Monday, Feb. 02, 1953
Chicken Soup on Sunday
BATTLE OF INDOCHINA
Where the Giang River divides French and Communist territory 220 miles south of Hanoi, the French have a watchtower. One morning last week a sentry in the Giang tower saw a group of people waving flags on the Communist side of the river, and a canoe patrol was sent across to investigate. The flag-wavers proved to be 56 men, women & children, all French, released after six years in a Viet Minh concentration camp.
They were French civil servants, soldiers, coffee and tea planters, and their families. The oldest was a woman of 82, the youngest a child of six months. Dressed in the coarse homespun of native peasants, they had a strange story to tell. When Communist Ho Chi Minh attempted to seize the government of Indo-China in December 1946, they had been roughly arrested and thrown into a camp in a sandy, sun-scorched mountain valley. They lived communally in four large huts, sleeping on bamboo camp beds. In the beginning, the camp was guarded by tough young Communist soldiers.

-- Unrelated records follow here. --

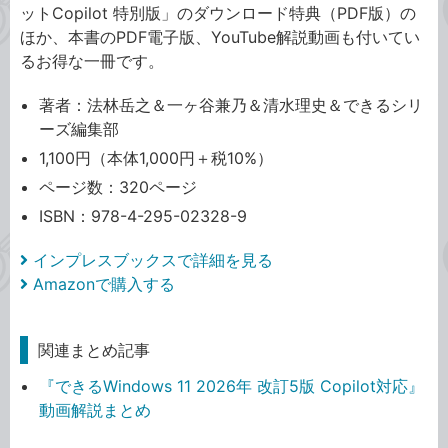
ットCopilot 特別版」のダウンロード特典（PDF版）の
ほか、本書のPDF電子版、YouTube解説動画も付いてい
るお得な一冊です。
著者：法林岳之＆一ヶ谷兼乃＆清水理史＆できるシリ
ーズ編集部
1,100円（本体1,000円＋税10%）
ページ数：320ページ
ISBN：978-4-295-02328-9
インプレスブックスで詳細を見る
Amazonで購入する
関連まとめ記事
『できるWindows 11 2026年 改訂5版 Copilot対応』
動画解説まとめ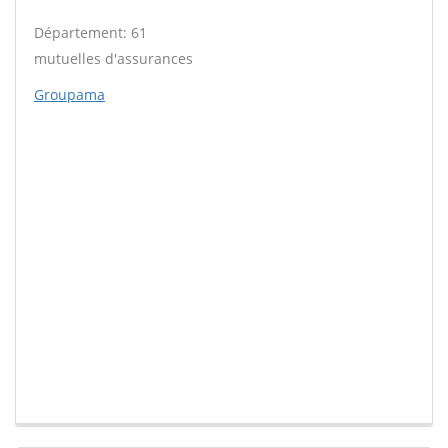
Département: 61
mutuelles d'assurances
Groupama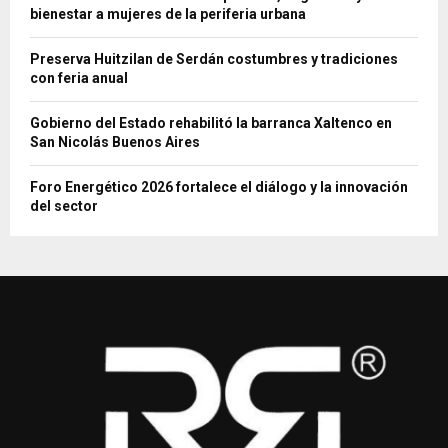
bienestar a mujeres de la periferia urbana
Preserva Huitzilan de Serdán costumbres y tradiciones
con feria anual
Gobierno del Estado rehabilitó la barranca Xaltenco en
San Nicolás Buenos Aires
Foro Energético 2026 fortalece el diálogo y la innovación
del sector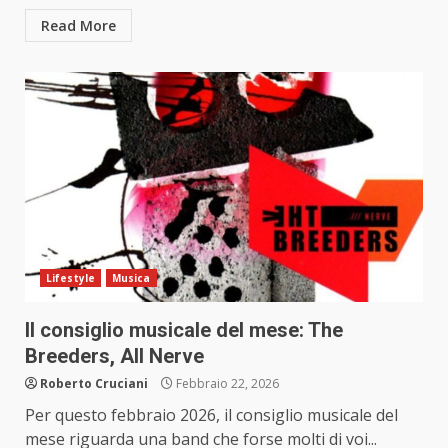
Read More
Lifestyle
Musica
Il consiglio musicale del mese: The
Breeders, All Nerve
Roberto Cruciani
Febbraio 22, 2026
Per questo febbraio 2026, il consiglio musicale del
mese riguarda una band che forse molti di voi...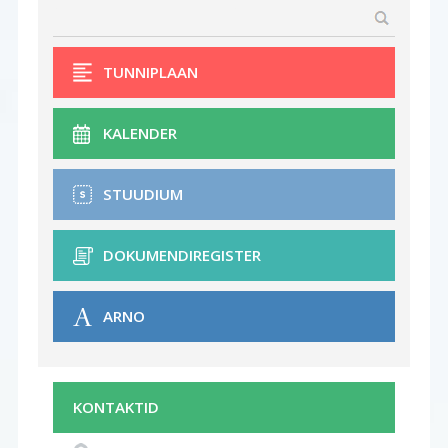
TUNNIPLAAN
KALENDER
STUUDIUM
DOKUMENDIREGISTER
ARNO
KONTAKTID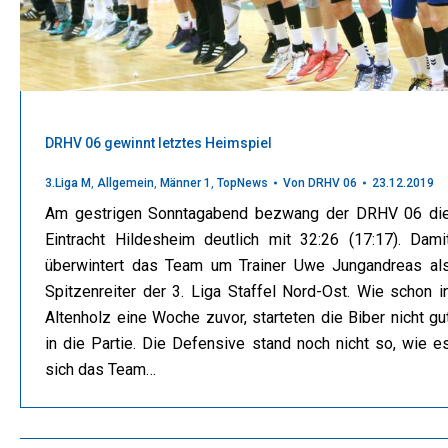
DRHV 06 gewinnt letztes Heimspiel
3.Liga M
,
Allgemein
,
Männer 1
,
TopNews
Von
DRHV 06
23.12.2019
Am gestrigen Sonntagabend bezwang der DRHV 06 di
Eintracht Hildesheim deutlich mit 32:26 (17:17). Dami
überwintert das Team um Trainer Uwe Jungandreas al
Spitzenreiter der 3. Liga Staffel Nord-Ost. Wie schon i
Altenholz eine Woche zuvor, starteten die Biber nicht gu
in die Partie. Die Defensive stand noch nicht so, wie e
sich das Team…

It was hungry country. The camp commandant and his officers kept for themselves part of the prisoners' slender rice rations. Twelve of the weakest prisoners died. The others planted a small garden of arrowroot, sweet potatoes and tobacco to add to their ration. Several French soldier and civilian bachelors married the elder daughters of other prisoners in ceremonies held without benefit of clergy. Each young couple then went to live in a tiny, palm-roofed home in the camp. Of the nine babies born in the camp, three died for want of milk, but six remained in good health, bringing the child population to 22. A Viet Minh doctor visited them twice in the six years of their internment, distributed some quinine pills and laxatives among the children.

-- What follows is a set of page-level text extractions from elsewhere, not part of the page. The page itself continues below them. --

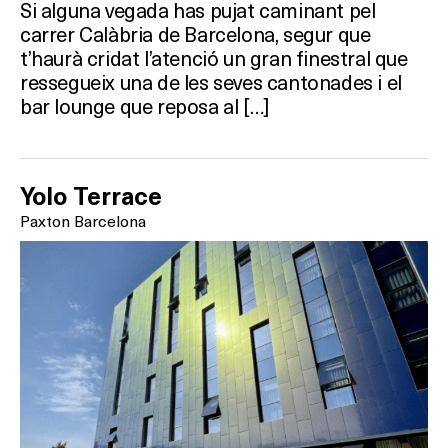
Si alguna vegada has pujat caminant pel
carrer Calàbria de Barcelona, segur que
t’haurà cridat l’atenció un gran finestral que
Què vols fer?
ressegueix una de les seves cantonades i el
bar lounge que reposa al […]
HOTELS
TERRASSES
Yolo Terrace
Paxton Barcelona
BARS
SPAS
RESTAURANTS
SALES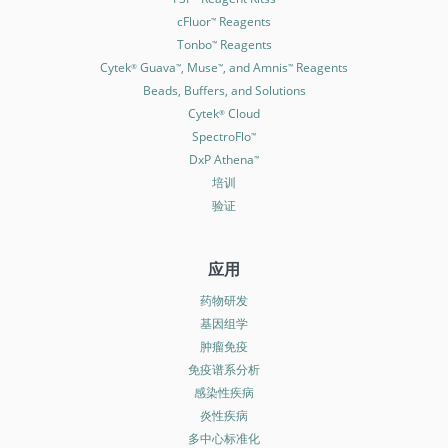
cFluor
Reagents
™
Tonbo
Reagents
™
Cytek
Guava
, Muse
, and Amnis
Reagents
®
™
™
™
Beads, Buffers, and Solutions
Cytek
Cloud
®
SpectroFlo
™
DxP Athena
™
培训
验证
应用
药物研发
基因组学
肿瘤免疫
免疫谱系分析
感染性疾病
炎性疾病
多中心标准化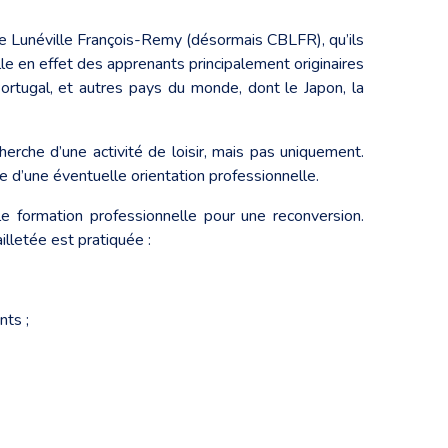
e Lunéville François-Remy (désormais CBLFR), qu’ils
ueille en effet des apprenants principalement originaires
e Portugal, et autres pays du monde, dont le Japon, la
erche d’une activité de loisir, mais pas uniquement.
ue d’une éventuelle orientation professionnelle.
le formation professionnelle pour une reconversion.
lletée est pratiquée :
nts ;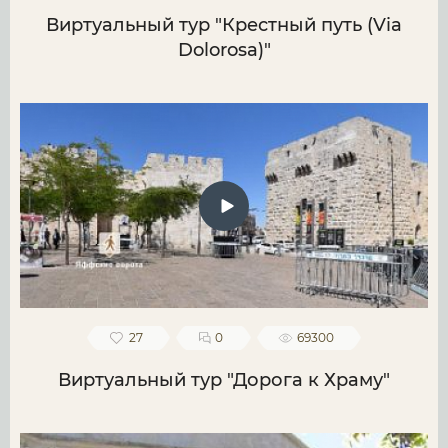
Виртуальный тур "Крестный путь (Via
Dolorosa)"
27
0
69300
Виртуальный тур "Дорога к Храму"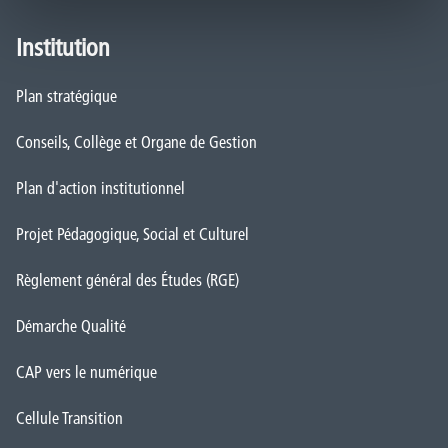
Institution
Plan stratégique
Conseils, Collège et Organe de Gestion
Plan d'action institutionnel
Projet Pédagogique, Social et Culturel
Règlement général des Études (RGE)
Démarche Qualité
CAP vers le numérique
Cellule Transition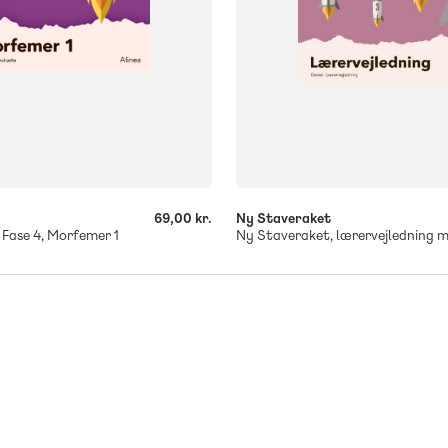
-
+
69,00 kr.
Ny Staveraket
 Fase 4, Morfemer 1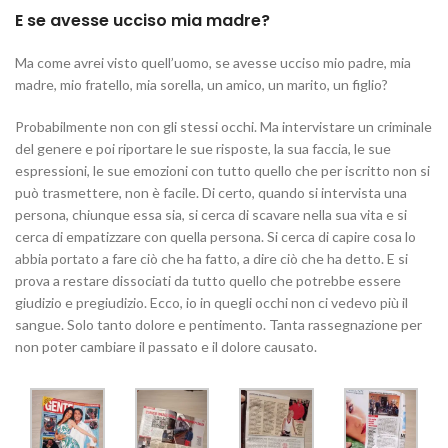
E se avesse ucciso mia madre?
Ma come avrei visto quell’uomo, se avesse ucciso mio padre, mia
madre, mio fratello, mia sorella, un amico, un marito, un figlio?
Probabilmente non con gli stessi occhi. Ma intervistare un criminale
del genere e poi riportare le sue risposte, la sua faccia, le sue
espressioni, le sue emozioni con tutto quello che per iscritto non si
può trasmettere, non è facile. Di certo, quando si intervista una
persona, chiunque essa sia, si cerca di scavare nella sua vita e si
cerca di empatizzare con quella persona. Si cerca di capire cosa lo
abbia portato a fare ciò che ha fatto, a dire ciò che ha detto. E si
prova a restare dissociati da tutto quello che potrebbe essere
giudizio e pregiudizio. Ecco, io in quegli occhi non ci vedevo più il
sangue. Solo tanto dolore e pentimento. Tanta rassegnazione per
non poter cambiare il passato e il dolore causato.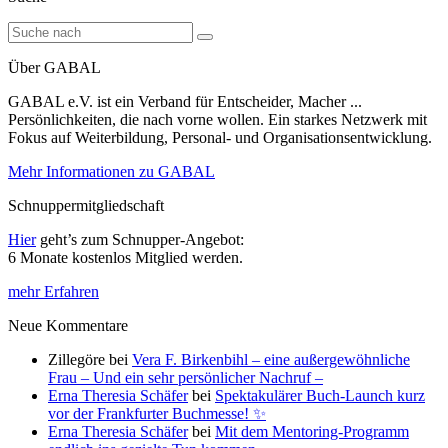
Über GABAL
GABAL e.V. ist ein Verband für Entscheider, Macher ...
Persönlichkeiten, die nach vorne wollen. Ein starkes Netzwerk mit
Fokus auf Weiterbildung, Personal- und Organisationsentwicklung.
Mehr Informationen zu GABAL
Schnuppermitgliedschaft
Hier
geht’s zum Schnupper-Angebot:
6 Monate kostenlos Mitglied werden.
mehr Erfahren
Neue Kommentare
Zillegöre
bei
Vera F. Birkenbihl – eine außergewöhnliche
Frau – Und ein sehr persönlicher Nachruf –
Erna Theresia Schäfer
bei
Spektakulärer Buch-Launch kurz
vor der Frankfurter Buchmesse! ✨
Erna Theresia Schäfer
bei
Mit dem Mentoring-Programm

As the war went on, without any sign of French collapse, the conditions in the camp became easier. The rough military guards were called away and their place taken by less unfriendly guards. The food ration was increased. There was rice every day and chicken soup on Sunday. The prisoners were allowed to exchange part of their rations against Communist currency, with which they could buy vegetables, pork and tobacco. The new guards attempted to re-educate their prisoners in Marxism, and organized Communist-style propaganda meetings.
One day last year a Viet Minh official, speaking excellent French, introduced himself to the prisoners as M. Chi, delegate of Ho Chi Minh's government. Solicitously he asked the prisoners to state their most urgent needs. Said Chi: "The French and the Vietnamese people are brothers." Then followed a distribution of blankets, mosquito nets and new clothes. Sentries were withdrawn and women prisoners were allowed to visit the village market.
Thenceforth on Saturday nights they got a theater show (with Marxist significance). On Jan. 10 the prisoners were suddenly told to pack up. Loaded on to river barges, they went southward along the coast of central Viet Nam. At every small village they were given a friendly welcome and, under cover of night, they met with the local Viet Minh. Said one white-haired Frenchman: "It seems that these people were truly glad to see us, poor and shabbily dressed as we were. Their former hate had turned to friendship."
In Hanoi the French High Command carefully analyzed the reports of the ex-prisoners. Was their release a gesture for peace? Or a new kind of Communist stratagem?